The National Council is essentially the seed of a kind of Kosovo Serb parallel government which will oppose the central Serbian authorities. It is likely that leaders of the council will be Bishop Artemije and Trajkovic. Sources within the Church say the political role of the Church was imposed by the situation and that Artemije did not wish in any way take a role similar to that of Archbishop Makarios in Cyprus. The Church regards Kosovo as its spiritual center, with 1400 orthodox churches and monasteries including the most important Serbian middle-ages monasteries. This fact most certainly had a strong influence in defining the Church's role in the province. The Church is, also, the only organization which has taken the role of defending the Kosovo Serbs, its representatives braving to stay in regions unsafe for Serbs.

De Melo attended the constituting session of the National Church and Political Council again. Following the session, he met with Hashim Thaqi, an influential ethnic Albanian leader, to whom he passed on his concern for the safety of the Serbs, given that on the same day, protests were held in the city during which several monuments of Serb historical figures were demolished, while violence and acts of reprisal against Serbs occurred throughout the province. Bishop Artemije and Trajkovic threatened to discontinue their contacts with Albanian representatives unless their leaders condemned such violence against the local Serb population.

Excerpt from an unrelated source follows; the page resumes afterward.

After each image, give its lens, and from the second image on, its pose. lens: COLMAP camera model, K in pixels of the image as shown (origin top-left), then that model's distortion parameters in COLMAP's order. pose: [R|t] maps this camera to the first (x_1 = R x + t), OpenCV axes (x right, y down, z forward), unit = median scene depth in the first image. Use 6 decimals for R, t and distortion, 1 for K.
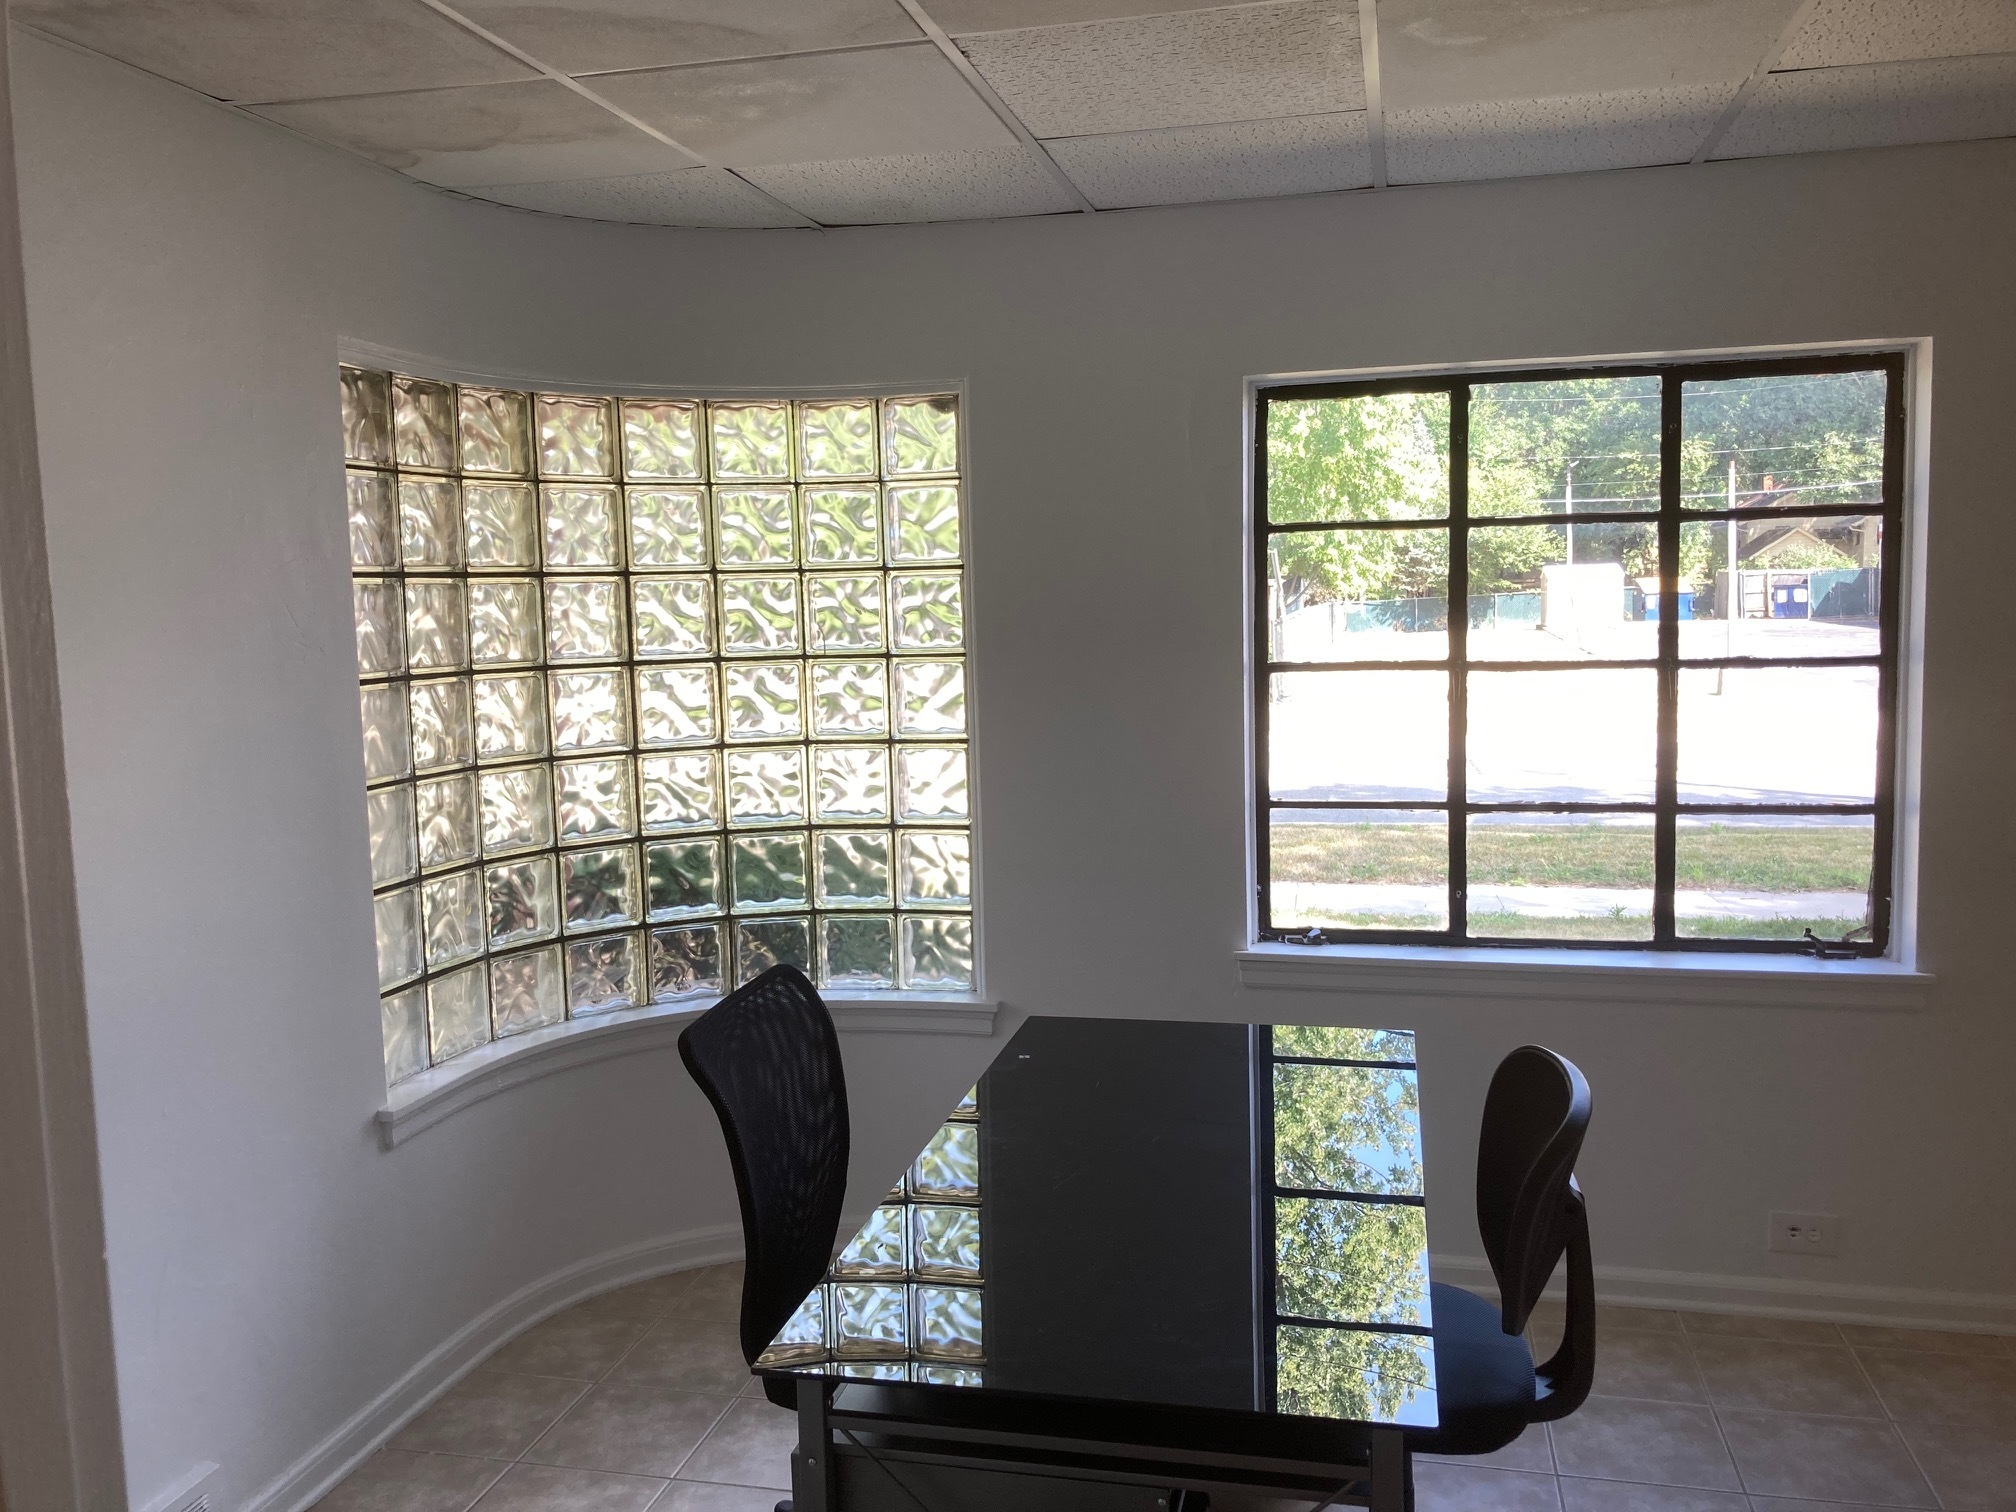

The authorities in Belgrade strongly condemned Bishop Artemije and Trajkovic for meeting with the Albanians, accusing them of acting conversely to the interests of the state and people. The state and pro-state media initiated a strong campaign against them. They were heavily criticized for signing the agreement at the meeting with Thaqi. The agreement, among other things, concedes to the authority of the Hague-based international war crimes court, which indicted Milosevic and a group of chief Serbian and Yugoslav officials.

The July 7 issue of the pro-state Politika commented that the agreement signed in Pristina “aids the U.S.'s attempts at establishing the KLA and Thaqi as the only legitimate Albanian representatives.” Bishop Artemije and Trajkovic were chewed out for supporting covert NATO efforts to squeeze official Belgrade out of the Kosovo peace agreement's implementation and the quest for a political solution to the Kosovo crisis.

Belgrade's criticism will hardly sway Trajkovic and Bishop Artemije, as the Serbian authorities simply have no influence on the situation in Kosovo and cannot guarantee safety. The Church is practically the only remaining Serbian institution of authority in Kosovo, and it will continue to gather the remaining Serbs.


For years, Serbs from Kosovo have been a strong pillar for Milosevic, playing a key role in his rise to power ten years ago. Through them, Belgrade has strongly fueled the feeling that it was the only and chief defender of Serbian national and state interests in the province. Hence, the Kosovo Serbs and their organizations had acted primarily as an extended arm of the central authorities for years, refusing any form of political cooperation with the Albanians. After all structures of Serbian authority left the province, the Serbs were left at the mercy of the vengeful armed groups of Albanians, who plundered and set ablaze the majority of Serb villages. Serbs were expelled from their homes and apartments in cities, and their shops looted.

Representatives of the international community have exclusive contacts with church representatives and the Serbian Resistance Movement, while contacts with the Belgrade authorities are limited to information exchange. The chances of the Belgrade regime gaining any power at the expense of the local Serbs, given the situation, are very meek.